The change in baseline for Phase 1 seats in this election was roughly 37 lakhs, i.e., there were around 37 lakh fewer people on the roll across the 152 constituencies that voted Thursday as compared to the 2021 election.

The counter to the high turnout figure is that removing these names pumps up voting percentages, making it look like more people had voted when that might not be true. In that case, a high turnout doesn't necessarily signal anti-incumbency.

The scrubbed names include around 27 lakh people whose appeals remain pending before tribunals but were told they cannot vote in this election, despite having voted in the past, till their cases are settled.

But how much, really, did the scrubbing affect turnout percentages?

A simple way of working that out is to factor scrubbed numbers back into the equation. And assuming, an electorate of roughly four crores before the SIR in Phase 1 seats, and the same number of votes cast, the percentage drops, significantly.

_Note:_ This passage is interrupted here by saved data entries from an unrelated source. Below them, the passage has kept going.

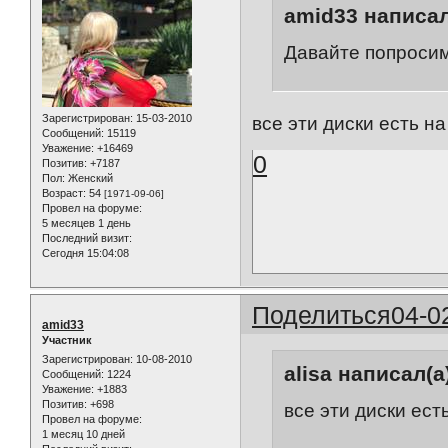
amid33 написал
Давайте попросим
Зарегистрирован
: 15-03-2010
все эти диски есть н
Сообщений:
15119
Уважение:
+16469
0
Позитив:
+7187
Пол:
Женский
Возраст:
54
[1971-09-06]
Провел на форуме:
5 месяцев 1 день
Последний визит:
Сегодня 15:04:08
Поделиться
04-0
amid33
Участник
Зарегистрирован
: 10-08-2010
alisa написал(а
Сообщений:
1224
Уважение:
+1883
Позитив:
+698
все эти диски ест
Провел на форуме:
1 месяц 10 дней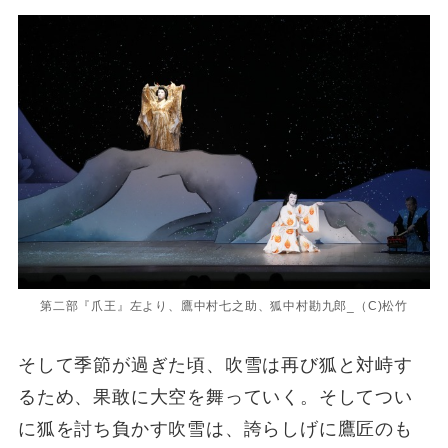
第二部『爪王』左より、鷹中村七之助、狐中村勘九郎_（C)松竹
そして季節が過ぎた頃、吹雪は再び狐と対峙す
るため、果敢に大空を舞っていく。そしてつい
に狐を討ち負かす吹雪は、誇らしげに鷹匠のも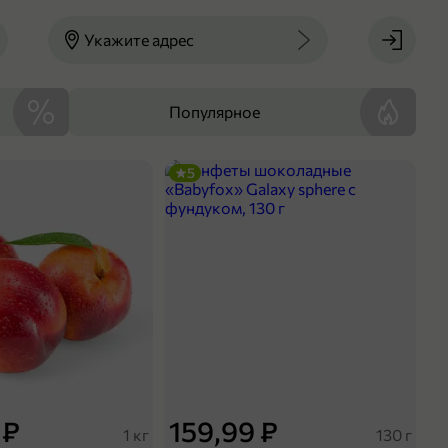
Укажите адрес
Популярное
5
 ₽
159,99 ₽
1 кг
130 г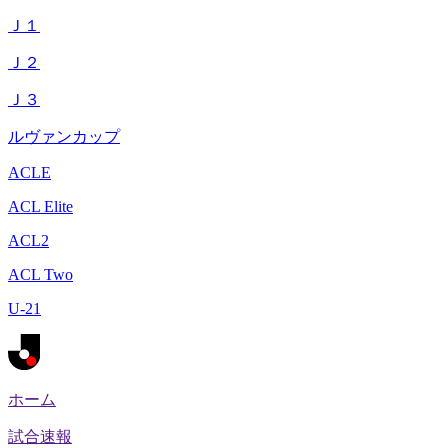
Ｊ１
Ｊ２
Ｊ３
ルヴァンカップ
ACLE
ACL Elite
ACL2
ACL Two
U-21
ホーム
試合速報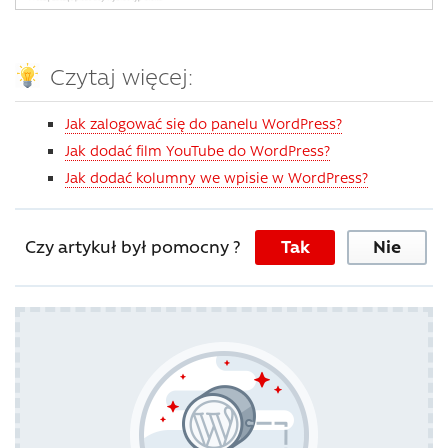
Czytaj więcej:
Jak zalogować się do panelu WordPress?
Jak dodać film YouTube do WordPress?
Jak dodać kolumny we wpisie w WordPress?
Czy artykuł był pomocny ?
Tak
Nie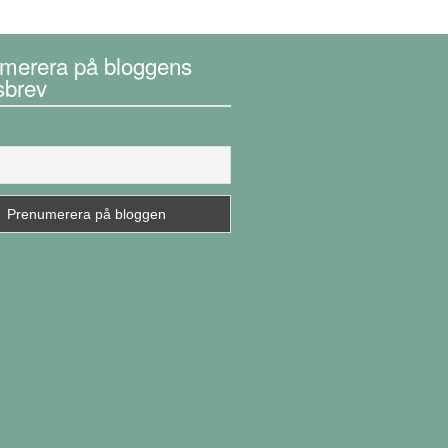
merera på bloggens
sbrev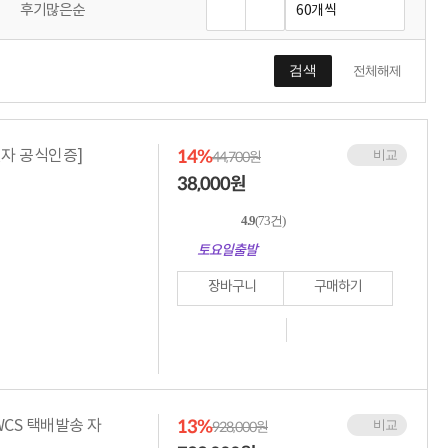
후기많은순
검색
전체해제
14%
전자 공식인증]
비교
44,700원
38,000
원
4.9
(73건)
토요일출발
장바구니
구매하기
13%
WCS 택배발송 자
비교
928,000원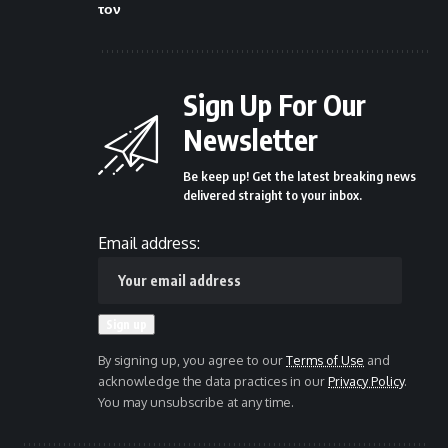
τον
Sign Up For Our
Newsletter
Be keep up! Get the latest breaking news
delivered straight to your inbox.
Email address:
By signing up, you agree to our
Terms of Use
and
acknowledge the data practices in our
Privacy Policy
.
You may unsubscribe at any time.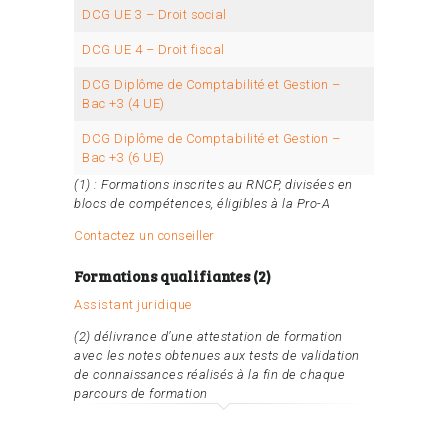
DCG UE 3 – Droit social
DCG UE 4 – Droit fiscal
DCG Diplôme de Comptabilité et Gestion –
Bac +3 (4 UE)
DCG Diplôme de Comptabilité et Gestion –
Bac +3 (6 UE)
(1) : Formations inscrites au RNCP, divisées en
blocs de compétences, éligibles à la Pro-A
Contactez un conseiller
Formations qualifiantes (2)
Assistant juridique
(2) délivrance d’une attestation de formation
avec les notes obtenues aux tests de validation
de connaissances réalisés à la fin de chaque
parcours de formation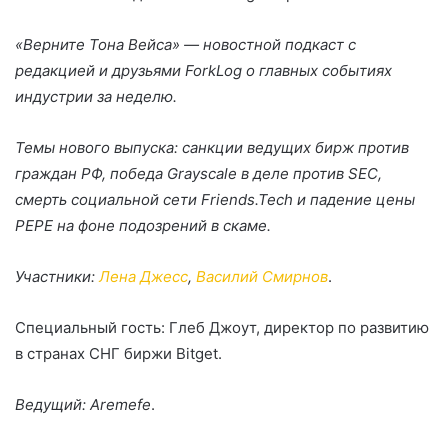
«Верните Тона Вейса» — новостной подкаст с
редакцией и друзьями ForkLog о главных событиях
индустрии за неделю.
Темы нового выпуска: санкции ведущих бирж против
граждан РФ, победа Grayscale в деле против
SEC
,
смерть социальной сети Friends.Tech и падение цены
PEPE на фоне подозрений в скаме.
Участники:
Лена Джесс
,
Василий Смирнов
.
Специальный гость: Глеб Джоут, директор по развитию
в странах СНГ биржи Bitget.
Ведущий: Aremefe
.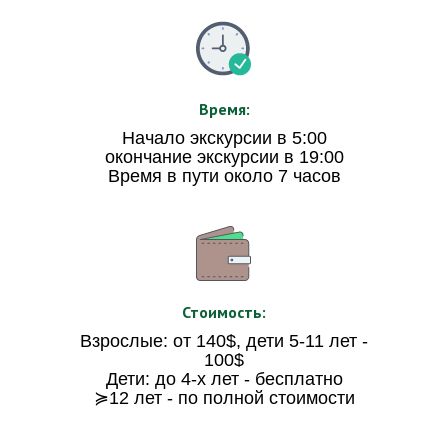
Время:
Начало экскурсии в 5:00
окончание экскурсии в 19:00
Время в пути около 7 часов
Стоимость:
Взрослые: от 140$, дети 5-11 лет -
100$
Дети: до 4-х лет - бесплатно
≽12 лет - по полной стоимости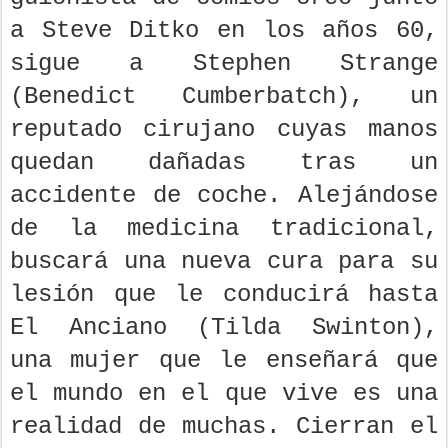
a Steve Ditko en los años 60,
sigue a Stephen Strange
(Benedict Cumberbatch), un
reputado cirujano cuyas manos
quedan dañadas tras un
accidente de coche. Alejándose
de la medicina tradicional,
buscará una nueva cura para su
lesión que le conducirá hasta
El Anciano (Tilda Swinton),
una mujer que le enseñará que
el mundo en el que vive es una
realidad de muchas. Cierran el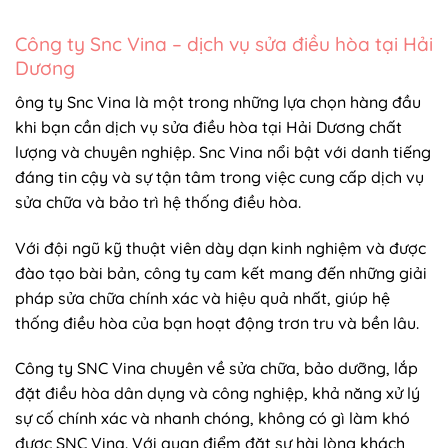
Công ty Snc Vina – dịch vụ sửa điều hòa tại Hải
Dương
ông ty Snc Vina là một trong những lựa chọn hàng đầu
khi bạn cần dịch vụ sửa điều hòa tại Hải Dương chất
lượng và chuyên nghiệp. Snc Vina nổi bật với danh tiếng
đáng tin cậy và sự tận tâm trong việc cung cấp dịch vụ
sửa chữa và bảo trì hệ thống điều hòa.
Với đội ngũ kỹ thuật viên dày dạn kinh nghiệm và được
đào tạo bài bản, công ty cam kết mang đến những giải
pháp sửa chữa chính xác và hiệu quả nhất, giúp hệ
thống điều hòa của bạn hoạt động trơn tru và bền lâu.
Công ty SNC Vina chuyên về sửa chữa, bảo dưỡng, lắp
đặt điều hòa dân dụng và công nghiệp, khả năng xử lý
sự cố chính xác và nhanh chóng, không có gì làm khó
được SNC Vina. Với quan điểm đặt sự hài lòng khách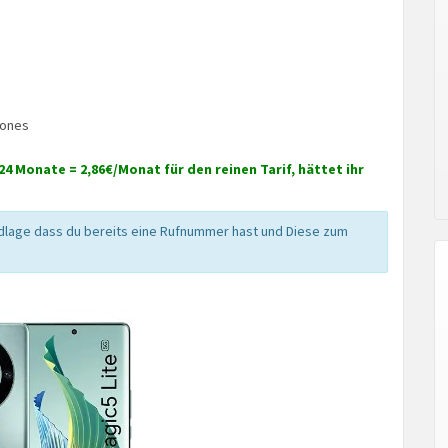
hones
24 Monate = 2,86€/Monat für den reinen Tarif, hättet ihr
ndlage dass du bereits eine Rufnummer hast und Diese zum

Warning: these calculations are based on estimates only.

Even as estimates, though, a non-scrubbed voter list indicates a voter turnout only marginally higher - roughly 1.85 per cent - than the 2021 election.

Why is this significant?

Experts suggest a two-point likely impact - arithmetic and political - that can intersect.

To illustrate this, consider this - the total number of deletions is slightly more than the Trinamool's winning margin from the 2021 election. Five years ago, Mamata Banerjee's party polled 9.87 per cent more than the BJP.

It has also slashed voter lists in 82.7 per cent of seats won by the Trinamool last time, including a handful, such as West Burdwan and South Dinajpur, the party won by slim margins.

READ | 'Gave Documents But...': Anger, Worry After Bengal SIR Cuts 90 Lakh

In many instances - seats in districts like Murshidabad, for example, the cuts affected Muslim communities, a vote base many see as favouring the Trinamool more than the BJP.

In fact, four districts with significant Muslim populations - Murshidabad (66 per cent), Malda (51 per cent), North 24 Parganas (26 per cent), and South 24 Parganas (36 per cent) account for approximately 12.2 lakh cases of voter roll deletions.

In 2021 the Trinamool won a majority of seats from these districts - 20 of 22 in Murshidabad, eight of 12 from Malda, and 57 of 64 from North and South 24 Parganas. The totla - 75 seats - was 35 per cent of all seats the party won.

To be fair, this was the case in seats the BJP just about claimed too.

Dinhata in Cooch Behar, for example, was won by the BJP by less than 60 votes and has reportedly seen over 10,000 names struck off the roll. Balarampur in Purulia district and Moyna in Purba Medinipur appear to be similarly poised for the BJP.

Prime Minister Narendra Modi (File)

And the Matua community, which contributed heavily to the BJP's strong showing in the 2021 election, were affected too. Community leaders claimed 70 per cent received deletion notices.

The voter list scrubbing, therefore, has likely cost both sides, and that makes the poll outcome all the more uncertain. It could all come down to the concentration of cuts for each voting community, which is what the Trinamool has flagged.

It could also, and this is the point critics of the BJP make, mean the election is lost before it even begins. The reference is to a 'tipping point', i.e., if the baseline changes significantly enough (and assuming a relatively unchanged actual number of votes) the margins pivot.

In a constituency of 200,000 voters, for example, a candidate would, theoretically, need 100,001 votes to win. If the rolls were scrubbed to 180,000, they'd need only 91,000.

In both cases, and indeed most scenarios, seats with relatively narrow victory margins stand to be flipped, depending on the number and concentration of deletions. In 2021, around 28 seats were decided by less than 4,000 votes, and as many as 69 by margins of less than five per cent.